[Data extract]:

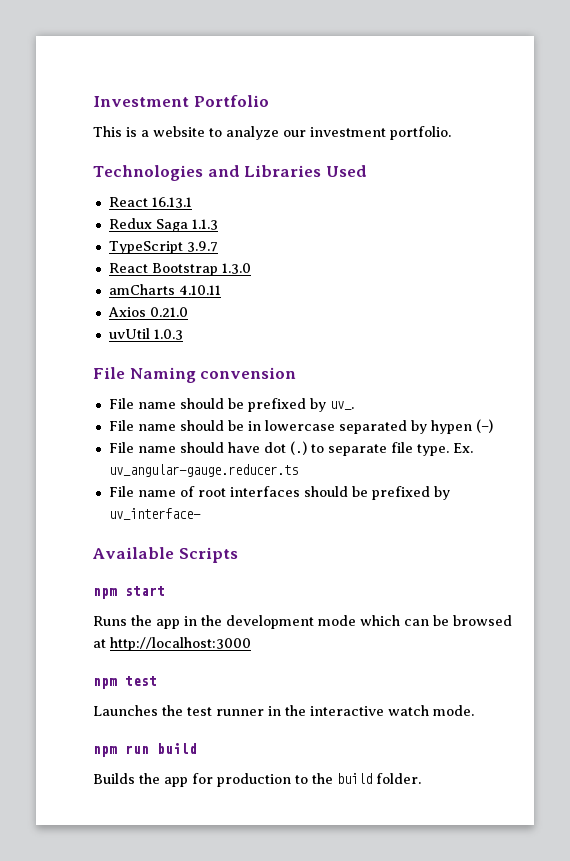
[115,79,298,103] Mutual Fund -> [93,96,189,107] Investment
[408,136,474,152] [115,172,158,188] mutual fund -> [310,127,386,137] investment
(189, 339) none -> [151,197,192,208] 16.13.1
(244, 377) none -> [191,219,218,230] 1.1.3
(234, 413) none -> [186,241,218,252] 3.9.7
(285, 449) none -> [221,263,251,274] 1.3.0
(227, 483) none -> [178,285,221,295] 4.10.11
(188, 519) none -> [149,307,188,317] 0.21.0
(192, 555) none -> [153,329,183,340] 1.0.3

[Problem details]: Your copy must repeat the data word for word and show none of its images.

[Result of this task]:
[115,79,298,103] Mutual Fund -> [93,96,189,107] Investment
[408,136,474,152] [115,172,158,188] mutual fund -> [310,127,386,137] investment
(189, 339) none -> [151,197,192,208] 16.13.1
(244, 377) none -> [191,219,218,230] 1.1.3
(234, 413) none -> [186,241,218,252] 3.9.7
(285, 449) none -> [221,263,251,274] 1.3.0
(227, 483) none -> [178,285,221,295] 4.10.11
(188, 519) none -> [149,307,188,317] 0.21.0
(192, 555) none -> [153,329,183,340] 1.0.3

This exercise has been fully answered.